Segment Start: MATERIAL FOR THIS EXERCISE

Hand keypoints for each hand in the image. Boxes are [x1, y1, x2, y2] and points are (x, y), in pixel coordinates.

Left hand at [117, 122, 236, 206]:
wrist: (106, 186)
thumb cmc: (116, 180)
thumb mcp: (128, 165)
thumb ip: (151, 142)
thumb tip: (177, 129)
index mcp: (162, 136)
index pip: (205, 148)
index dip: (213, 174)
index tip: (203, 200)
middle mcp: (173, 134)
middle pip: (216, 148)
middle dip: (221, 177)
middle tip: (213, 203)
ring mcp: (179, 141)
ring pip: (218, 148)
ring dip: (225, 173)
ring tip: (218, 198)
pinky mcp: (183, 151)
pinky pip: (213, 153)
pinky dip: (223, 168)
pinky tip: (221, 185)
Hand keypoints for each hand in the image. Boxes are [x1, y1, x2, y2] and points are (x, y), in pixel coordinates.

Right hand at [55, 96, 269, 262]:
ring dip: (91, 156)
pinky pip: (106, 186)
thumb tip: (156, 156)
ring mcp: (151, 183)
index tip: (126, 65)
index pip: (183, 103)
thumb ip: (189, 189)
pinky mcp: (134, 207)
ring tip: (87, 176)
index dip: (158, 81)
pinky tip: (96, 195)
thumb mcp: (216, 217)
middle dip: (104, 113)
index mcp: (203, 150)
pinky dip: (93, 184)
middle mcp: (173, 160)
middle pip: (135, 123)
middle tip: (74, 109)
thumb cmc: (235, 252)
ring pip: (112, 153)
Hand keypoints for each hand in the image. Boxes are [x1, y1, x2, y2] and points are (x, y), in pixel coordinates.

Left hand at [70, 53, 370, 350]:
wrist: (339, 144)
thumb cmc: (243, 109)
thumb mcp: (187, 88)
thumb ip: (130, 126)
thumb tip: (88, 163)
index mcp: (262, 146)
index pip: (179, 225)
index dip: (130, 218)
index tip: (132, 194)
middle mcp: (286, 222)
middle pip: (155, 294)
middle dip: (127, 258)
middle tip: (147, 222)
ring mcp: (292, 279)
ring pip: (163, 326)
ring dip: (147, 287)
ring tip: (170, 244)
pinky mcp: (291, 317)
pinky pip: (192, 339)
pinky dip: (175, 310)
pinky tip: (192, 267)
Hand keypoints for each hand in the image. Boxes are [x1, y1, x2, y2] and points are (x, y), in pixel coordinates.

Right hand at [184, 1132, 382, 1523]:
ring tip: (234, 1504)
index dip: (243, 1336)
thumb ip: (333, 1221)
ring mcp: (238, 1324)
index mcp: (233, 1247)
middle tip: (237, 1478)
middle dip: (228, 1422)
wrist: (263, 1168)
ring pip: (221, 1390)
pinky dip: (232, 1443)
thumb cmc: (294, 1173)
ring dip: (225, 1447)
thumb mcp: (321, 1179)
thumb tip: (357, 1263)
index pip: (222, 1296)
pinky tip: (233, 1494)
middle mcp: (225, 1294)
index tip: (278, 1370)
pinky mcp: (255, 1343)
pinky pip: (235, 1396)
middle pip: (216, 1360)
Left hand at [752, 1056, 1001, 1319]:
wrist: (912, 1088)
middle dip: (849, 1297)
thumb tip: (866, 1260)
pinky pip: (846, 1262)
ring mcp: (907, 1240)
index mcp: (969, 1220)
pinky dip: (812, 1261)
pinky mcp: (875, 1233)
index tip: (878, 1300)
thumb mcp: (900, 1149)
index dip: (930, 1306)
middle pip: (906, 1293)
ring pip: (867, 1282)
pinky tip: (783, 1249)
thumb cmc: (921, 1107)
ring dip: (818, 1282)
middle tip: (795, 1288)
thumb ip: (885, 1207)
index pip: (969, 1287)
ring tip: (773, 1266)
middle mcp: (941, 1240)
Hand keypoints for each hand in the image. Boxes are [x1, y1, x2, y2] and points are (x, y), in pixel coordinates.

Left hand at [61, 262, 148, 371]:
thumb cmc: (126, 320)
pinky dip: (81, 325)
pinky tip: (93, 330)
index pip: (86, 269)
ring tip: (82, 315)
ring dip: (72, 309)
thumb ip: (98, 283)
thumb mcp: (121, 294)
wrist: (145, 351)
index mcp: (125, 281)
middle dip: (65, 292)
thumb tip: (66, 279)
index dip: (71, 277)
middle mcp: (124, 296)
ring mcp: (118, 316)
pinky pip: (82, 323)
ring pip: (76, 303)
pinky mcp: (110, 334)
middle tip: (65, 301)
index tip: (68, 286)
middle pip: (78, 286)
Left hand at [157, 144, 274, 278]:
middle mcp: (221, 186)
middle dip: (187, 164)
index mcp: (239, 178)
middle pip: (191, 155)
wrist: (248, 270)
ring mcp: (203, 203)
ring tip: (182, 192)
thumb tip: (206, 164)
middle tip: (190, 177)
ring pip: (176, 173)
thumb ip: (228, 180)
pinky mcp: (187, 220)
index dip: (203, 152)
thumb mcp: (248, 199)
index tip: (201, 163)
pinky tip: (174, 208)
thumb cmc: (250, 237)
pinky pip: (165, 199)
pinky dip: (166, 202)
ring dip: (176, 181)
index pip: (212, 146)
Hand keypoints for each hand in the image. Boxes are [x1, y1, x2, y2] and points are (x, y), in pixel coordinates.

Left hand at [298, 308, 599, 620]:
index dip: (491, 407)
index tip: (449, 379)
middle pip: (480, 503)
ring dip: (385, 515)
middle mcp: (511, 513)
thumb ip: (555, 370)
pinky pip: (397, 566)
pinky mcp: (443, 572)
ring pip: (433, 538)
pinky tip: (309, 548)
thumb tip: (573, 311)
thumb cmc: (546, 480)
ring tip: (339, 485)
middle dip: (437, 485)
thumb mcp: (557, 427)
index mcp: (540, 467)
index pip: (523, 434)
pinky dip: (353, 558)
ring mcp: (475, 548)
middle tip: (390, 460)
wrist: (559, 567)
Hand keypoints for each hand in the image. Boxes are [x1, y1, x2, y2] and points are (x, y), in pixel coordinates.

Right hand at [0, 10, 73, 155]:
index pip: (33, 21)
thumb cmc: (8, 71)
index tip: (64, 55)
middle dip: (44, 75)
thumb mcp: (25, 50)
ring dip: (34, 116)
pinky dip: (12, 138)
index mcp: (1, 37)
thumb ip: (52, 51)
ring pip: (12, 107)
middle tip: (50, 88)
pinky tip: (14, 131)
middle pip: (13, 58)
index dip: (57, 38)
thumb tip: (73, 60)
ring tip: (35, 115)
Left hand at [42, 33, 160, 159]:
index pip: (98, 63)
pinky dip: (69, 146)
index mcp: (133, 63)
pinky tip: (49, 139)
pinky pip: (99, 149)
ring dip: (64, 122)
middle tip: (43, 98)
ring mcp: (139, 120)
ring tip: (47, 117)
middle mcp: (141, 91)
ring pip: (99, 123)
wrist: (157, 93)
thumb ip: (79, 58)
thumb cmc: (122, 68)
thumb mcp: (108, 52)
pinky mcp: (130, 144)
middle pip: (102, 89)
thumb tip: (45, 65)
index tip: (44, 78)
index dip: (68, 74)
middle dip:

Segment End: MATERIAL FOR THIS EXERCISE

Only the lines containing the word "Right" should be returned from the data above.

### [RESPONSE]
Right hand at [55, 96, 269, 262]:
Right hand at [184, 1132, 382, 1523]:
Right hand at [0, 10, 73, 155]:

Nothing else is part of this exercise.